= Charles Sarkis =

American restaurateur and dog racetrack owner (1940–2018)

Charles Frederick Sarkis (January 30, 1940 – March 11, 2018) was an American restaurateur and dog racetrack owner who founded the Back Bay Restaurant Group and owned Wonderland Greyhound Park.

==Early life==
Sarkis was raised in Milton, Massachusetts. His father, Abe Sarkis, was a well-known Boston bookmaker. His sister, Dorothy Morkis, was an equestrian who competed in the 1976 Summer Olympics. Sarkis received a bachelor's degree in business from Georgetown University and a master's in business from Boston College. While at Georgetown, Sarkis witnessed the gentrification of the Georgetown neighborhood and was inspired to do the same in Back Bay.

==Business career==
===Back Bay Restaurant Group===
In 1964, Sarkis purchased Boraschi's restaurant in Boston. In 1968, he opened his second restaurant, Charley's, on Newbury Street. In 1992 he spun off his restaurant business into the Back Bay Restaurant Group, which went public at $17 a share. By 1999 the company stock had dropped to $3.50 a share and Sarkis took the company private for $38 million. By 2002, Back Bay Restaurant Group consisted of 35 restaurants on the East Coast, including the Abe & Louie's, J.C. Hillary's, Atlantic Fish Co., Coach Grill, Joe's American Bar & Grill, and Papa Razzi chains.

In 2011, Sarkis sold 33 of his restaurants, which included 15 Joe's American Bar & Grill locations, 12 Papa Razzi restaurants and his flagship enterprise, Abe & Louie's to the Tavistock Restaurants, LLC. In March 2012 he sold seven Papa Razzi locations to the Newport Harbor Group. In December 2013, he closed his final two Massachusetts restaurants, Papa Razzi and Joe's American Bar and Grill in Hanover. His two remaining restaurants, both located in New Jersey, were closed at the end of March 2018.

===Wonderland Greyhound Park===
In 1977, Sarkis purchased Wonderland Greyhound Park for $1.7 million. In 1990, 40 people, including Sarkis' father and Wonderland's general manager, were indicted on charges of running an illegal gaming operation at the track. Sarkis was not charged in the case however, according to him "I think Wonderland always tarnished [my record]...It is what it is. My father was my father." When Sarkis' restaurant business went public in 1992, he stepped away from the track's day-to-day operations, but remained its majority shareholder and chairman. Commercial dog racing was made illegal by the Massachusetts Greyhound Protection Act, a 2008 ballot measure that passed 56% to 44%. Live races ended at the Wonderland Greyhound Park on September 18, 2009, and the park closed its doors on August 19, 2010, laying off the remaining 75–80 workers.

===Foxboro Park===
In 1990, Sarkis, entered an agreement to lease Foxboro Raceway from a group run by Eddie Andelman. He hoped to use the track for Thoroughbred racing (which had not been held in Massachusetts since Suffolk Downs closed in 1989), off-track betting, and harness racing. He upgraded the track to include a grandstand pub, circle lounge area, new front-stretch chute, two teletheaters, 155 mutuel machines, and 50 personal betting machines (more than any other U.S. track at that time and the first such machines at any track in New England). The track reopened on May 27, 1992, under the name Foxboro Park. Foxboro Park was unprofitable due to an outbreak of an equine virus, a low level of betting, and significant cost overruns during construction. In 1996, New England Patriots owner Robert Kraft purchased the track and moved to evict Sarkis on the grounds that he did not have a valid lease. On July 29, 1997, Sarkis was ordered to vacate the property.

==Personal life==
In 1964, Sarkis married Nancy Hennessey. The couple had six children. They divorced in 1998. The following year, Sarkis married Fortune president and publisher Jolene Sykes. The couple resided in Palm Beach, Florida.
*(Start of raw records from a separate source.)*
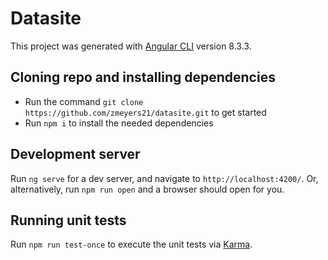 # Datasite

This project was generated with [Angular CLI](https://github.com/angular/angular-cli) version 8.3.3.

## Cloning repo and installing dependencies

 - Run the command `git clone https://github.com/zmeyers21/datasite.git` to get started
 - Run `npm i` to install the needed dependencies

## Development server

Run `ng serve` for a dev server, and navigate to `http://localhost:4200/`. Or, alternatively, run `npm run open` and a browser should open for you.

## Running unit tests

Run `npm run test-once` to execute the unit tests via [Karma](https://karma-runner.github.io).

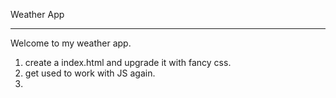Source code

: Weather App

---

Welcome to my weather app.

1. create a index.html and upgrade it with fancy css.
2. get used to work with JS again.
3.
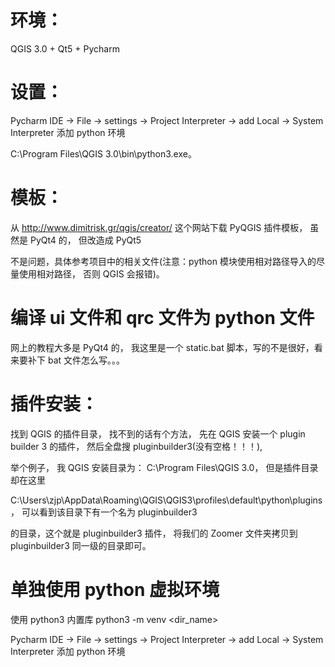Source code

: # 环境：

QGIS 3.0 + Qt5 + Pycharm

# 设置：

 Pycharm IDE -> File -> settings -> Project Interpreter -> add Local -> System Interpreter 添加 python 环境

C:\Program Files\QGIS 3.0\bin\python3.exe。

# 模板：

从 http://www.dimitrisk.gr/qgis/creator/ 这个网站下载 PyQGIS 插件模板， 虽然是 PyQt4 的， 但改造成 PyQt5

不是问题，具体参考项目中的相关文件(注意：python 模块使用相对路径导入的尽量使用相对路径， 否则 QGIS 会报错)。

# 编译 ui 文件和 qrc  文件为 python 文件

 网上的教程大多是 PyQt4 的， 我这里是一个 static.bat 脚本，写的不是很好，看来要补下 bat 文件怎么写。。。

# 插件安装：

找到 QGIS 的插件目录， 找不到的话有个方法， 先在 QGIS 安装一个 plugin builder 3 的插件， 然后全盘搜 pluginbuilder3(没有空格！！！),

举个例子， 我 QGIS 安装目录为： C:\Program Files\QGIS 3.0， 但是插件目录却在这里

C:\Users\zjp\AppData\Roaming\QGIS\QGIS3\profiles\default\python\plugins， 可以看到该目录下有一个名为 pluginbuilder3

的目录，这个就是 pluginbuilder3 插件， 将我们的 Zoomer 文件夹拷贝到 pluginbuilder3 同一级的目录即可。

# 单独使用 python 虚拟环境

使用 python3 内置库 python3 -m venv <dir_name>

 Pycharm IDE -> File -> settings -> Project Interpreter -> add Local -> System Interpreter 添加 python 环境

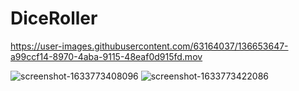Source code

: # DiceRoller



https://user-images.githubusercontent.com/63164037/136653647-a99ccf14-8970-4aba-9115-48eaf0d915fd.mov

![screenshot-1633773408096](https://user-images.githubusercontent.com/63164037/136653661-236f25db-2410-4b78-b5ce-a901f52ef0e7.png)
![screenshot-1633773422086](https://user-images.githubusercontent.com/63164037/136653663-19d1e83b-c9ee-4e59-86eb-432e1527e34c.png)
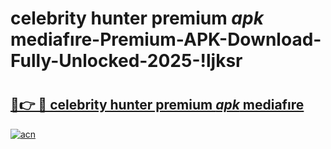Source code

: # celebrity hunter premium _apk_ mediafıre-Premium-APK-Download-Fully-Unlocked-2025-!ljksr

# <h2><a href="https://f4ff9a.esa.edu.pl?src=celebrity_hunter_premium__apk__mediafıre&ref=ljksr">🔗👉 🔴 celebrity hunter premium _apk_ mediafıre</a></h2>

[![acn](https://github.com/user-attachments/assets/0f9c940e-d8b0-45ae-aac7-cd30a18b3e1c)](https://f4ff9a.esa.edu.pl?src=celebrity_hunter_premium__apk__mediafıre&ref=ljksr)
In September 1995, Sarkis was diagnosed with a brain tumor. He chose a successor and announced his illness to employees and investors. He underwent surgery the following month to extract the tumor, which was found to be benign. After a few months of chemotherapy, radiation, and other treatments, Sarkis was able to return to work.

As part of Bay Back Restaurant Group's sale to Tavistock, Tavistock required that Sarkis' three children that worked for Bay Back Restaurant Group sign noncompete clauses. All three refused and Sarkis moved against them. One son, who had been effectively running the company, quit after his father threatened to fire him. Sarkis also suspended a daughter from her job without pay and sought to have another son removed from his position on the Back Bay Architectural Commission.

In 2010, Sarkis suffered a reoccurrence of his brain tumor. He died on March 11, 2018, of complications from brain cancer. He was 78 years old. Following his death, the remains of the Back Bay Restaurant Group were shut down for good.